Podcast: takin' a walk
Host: Buzz Knight
Guest: Margaret Cho
Release Date: October 20, 2025
In this heartfelt and lively episode, Buzz Knight welcomes comedian, musician, and activist Margaret Cho. The conversation explores Margaret's new music for the first time in almost a decade, her unique creative process, the intersection of music and comedy, advice for young artists, advocacy, and her reflections on a lifelong creative career. The tone shifts effortlessly from playful, to deeply insightful, highlighting Margaret's wit, candor, and wisdom.
On the power of laughter:
“Laughter is like this hit of oxygen that we all need all the time, but it disrupts your normal breathing pattern and it makes you breathe deeper and harder...It actually is medicine.” — Margaret Cho (24:18)
On creative magic:
“It’s like a magical stream…you dip in and it's right there. But if you don't dip in, it's going to go by you.” — Margaret Cho (15:03)
On advocacy:
“I want to be able to protect the trans community…gender fluid, nonbinary people…it’s a very treacherous time.” — Margaret Cho (32:04)
On staying authentic:
“Your voice should be the loudest, should be the strongest, should be the most important.” — Margaret Cho (34:44)
On artistic influences:
“Bobbie Gentry…just such a force.
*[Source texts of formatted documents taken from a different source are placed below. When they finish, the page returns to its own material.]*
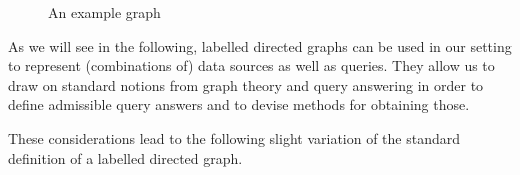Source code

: \begin{figure}
  \caption{An example graph}
  \label{fig:example_graph}
\end{figure}

As we will see in the following, labelled directed graphs can be used in our setting
to represent (combinations of) data sources as well as queries.
They allow us to draw on standard notions from graph theory and query answering
in order to define admissible query answers and to devise methods for obtaining those.

These considerations lead to the following slight variation
of the standard definition of a labelled directed graph.

%
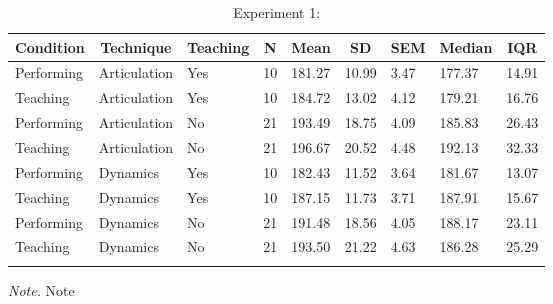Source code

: \documentclass[
  man,floatsintext]{apa6}
\begin{document}
\begin{table}[tbp]

\begin{center}
\begin{threeparttable}

\caption{\label{tab:ioi-teaching-desc-1}Experiment 1:}

\begin{tabular}{lllllllll}
\toprule
Condition & \multicolumn{1}{c}{Technique} & \multicolumn{1}{c}{Teaching} & \multicolumn{1}{c}{N} & \multicolumn{1}{c}{Mean} & \multicolumn{1}{c}{SD} & \multicolumn{1}{c}{SEM} & \multicolumn{1}{c}{Median} & \multicolumn{1}{c}{IQR}\\
\midrule
Performing & Articulation & Yes & 10 & 181.27 & 10.99 & 3.47 & 177.37 & 14.91\\
Teaching & Articulation & Yes & 10 & 184.72 & 13.02 & 4.12 & 179.21 & 16.76\\
Performing & Articulation & No & 21 & 193.49 & 18.75 & 4.09 & 185.83 & 26.43\\
Teaching & Articulation & No & 21 & 196.67 & 20.52 & 4.48 & 192.13 & 32.33\\
Performing & Dynamics & Yes & 10 & 182.43 & 11.52 & 3.64 & 181.67 & 13.07\\
Teaching & Dynamics & Yes & 10 & 187.15 & 11.73 & 3.71 & 187.91 & 15.67\\
Performing & Dynamics & No & 21 & 191.48 & 18.56 & 4.05 & 188.17 & 23.11\\
Teaching & Dynamics & No & 21 & 193.50 & 21.22 & 4.63 & 186.28 & 25.29\\
\bottomrule
\addlinespace
\end{tabular}

\begin{tablenotes}[para]
\normalsize{\textit{Note.} Note}
\end{tablenotes}

\end{threeparttable}
\end{center}

\end{table}
\end{document}
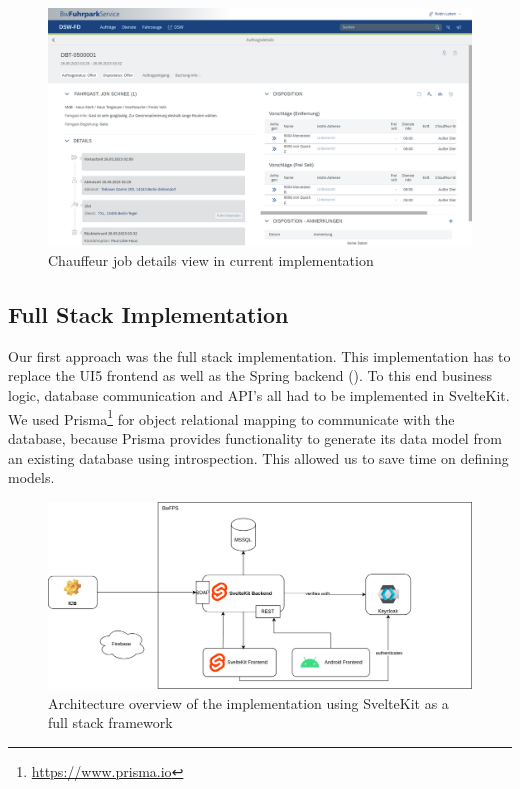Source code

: \begin{figure}
    \centering
    \includegraphics[width=\linewidth]{assets/current-auftrag-details}
    \caption{Chauffeur job details view in current implementation}
    \label{fig:current-details-auftrag}
\end{figure}


\subsection{Full Stack Implementation}
Our first approach was the full stack implementation. This implementation has to replace the UI5 frontend as well as the Spring backend (). To this end business logic, database communication and API's all had to be implemented in SvelteKit. We used Prisma\footnote{\url{https://www.prisma.io}} for object relational mapping to communicate with the database, because Prisma provides functionality to generate its data model from an existing database using introspection. This allowed us to save time on defining models. 



\begin{figure}
    \centering
    \includegraphics[width=.8\linewidth]{assets/dswfd-architecture-fullstack}
    \caption{Architecture overview of the implementation using SvelteKit as a full stack framework}
    \label{fig:dswfd-architecture-fullstack}
\end{figure}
What an amazing songwriter…where is Bobbie Gentry? We’re not sure.” — Margaret Cho (12:15)
The episode is as vibrant, honest, and multidimensional as Margaret Cho herself. Buzz Knight’s thoughtful questions invite Margaret to reflect, joke, and share with intimacy and wit. The conversation offers inspiration for artists, activists, and anyone seeking the courage to use their voice — underscoring the radical, life-affirming power of laughter, music, and authenticity.